Go through the lines below and copy any that hold the string "down".

--- Task material Enclosed Below ---

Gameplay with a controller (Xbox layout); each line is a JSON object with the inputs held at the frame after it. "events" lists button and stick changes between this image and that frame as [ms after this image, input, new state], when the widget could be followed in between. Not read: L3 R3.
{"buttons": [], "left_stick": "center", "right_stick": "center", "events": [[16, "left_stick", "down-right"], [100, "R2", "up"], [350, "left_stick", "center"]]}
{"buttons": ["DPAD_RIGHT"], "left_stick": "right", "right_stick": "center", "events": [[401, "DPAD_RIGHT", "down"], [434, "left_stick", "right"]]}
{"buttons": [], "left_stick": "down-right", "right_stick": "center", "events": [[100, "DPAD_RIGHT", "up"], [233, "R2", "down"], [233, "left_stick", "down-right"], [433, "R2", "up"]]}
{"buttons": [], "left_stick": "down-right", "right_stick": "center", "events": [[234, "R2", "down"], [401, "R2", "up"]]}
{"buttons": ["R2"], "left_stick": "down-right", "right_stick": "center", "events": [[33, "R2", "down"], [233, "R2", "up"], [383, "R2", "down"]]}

--- End of Enclosed Task material ---

• Problem solution:
{"buttons": [], "left_stick": "center", "right_stick": "center", "events": [[16, "left_stick", "down-right"], [100, "R2", "up"], [350, "left_stick", "center"]]}
{"buttons": ["DPAD_RIGHT"], "left_stick": "right", "right_stick": "center", "events": [[401, "DPAD_RIGHT", "down"], [434, "left_stick", "right"]]}
{"buttons": [], "left_stick": "down-right", "right_stick": "center", "events": [[100, "DPAD_RIGHT", "up"], [233, "R2", "down"], [233, "left_stick", "down-right"], [433, "R2", "up"]]}
{"buttons": [], "left_stick": "down-right", "right_stick": "center", "events": [[234, "R2", "down"], [401, "R2", "up"]]}
{"buttons": ["R2"], "left_stick": "down-right", "right_stick": "center", "events": [[33, "R2", "down"], [233, "R2", "up"], [383, "R2", "down"]]}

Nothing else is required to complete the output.